■ Exercise ■
Repeat the text of all the data below word for word, and leave the pictures out of your answer.

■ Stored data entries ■
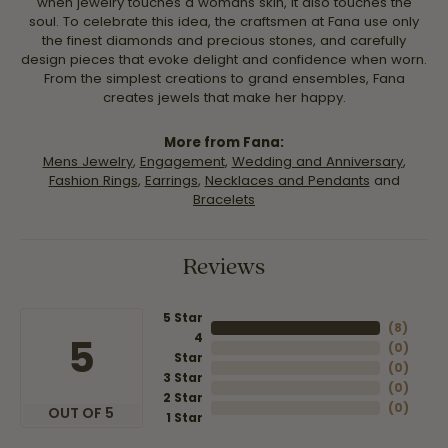
when jewelry touches a womans skin, it also touches the
soul. To celebrate this idea, the craftsmen at Fana use only
the finest diamonds and precious stones, and carefully
design pieces that evoke delight and confidence when worn.
From the simplest creations to grand ensembles, Fana
creates jewels that make her happy.
More from Fana:
Mens Jewelry
,
Engagement
,
Wedding and Anniversary
,
Fashion Rings
,
Earrings
,
Necklaces and Pendants
and
Bracelets
Reviews
5 Star
(
8
)
4
5
(
0
)
Star
(
0
)
3 Star
(
0
)
2 Star
(
0
)
OUT OF 5
1 Star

■ Response to this task ■
when jewelry touches a womans skin, it also touches the
soul. To celebrate this idea, the craftsmen at Fana use only
the finest diamonds and precious stones, and carefully
design pieces that evoke delight and confidence when worn.
From the simplest creations to grand ensembles, Fana
creates jewels that make her happy.
More from Fana:
Mens Jewelry
,
Engagement
,
Wedding and Anniversary
,
Fashion Rings
,
Earrings
,
Necklaces and Pendants
and
Bracelets
Reviews
5 Star
(
8
)
4
5
(
0
)
Star
(
0
)
3 Star
(
0
)
2 Star
(
0
)
OUT OF 5
1 Star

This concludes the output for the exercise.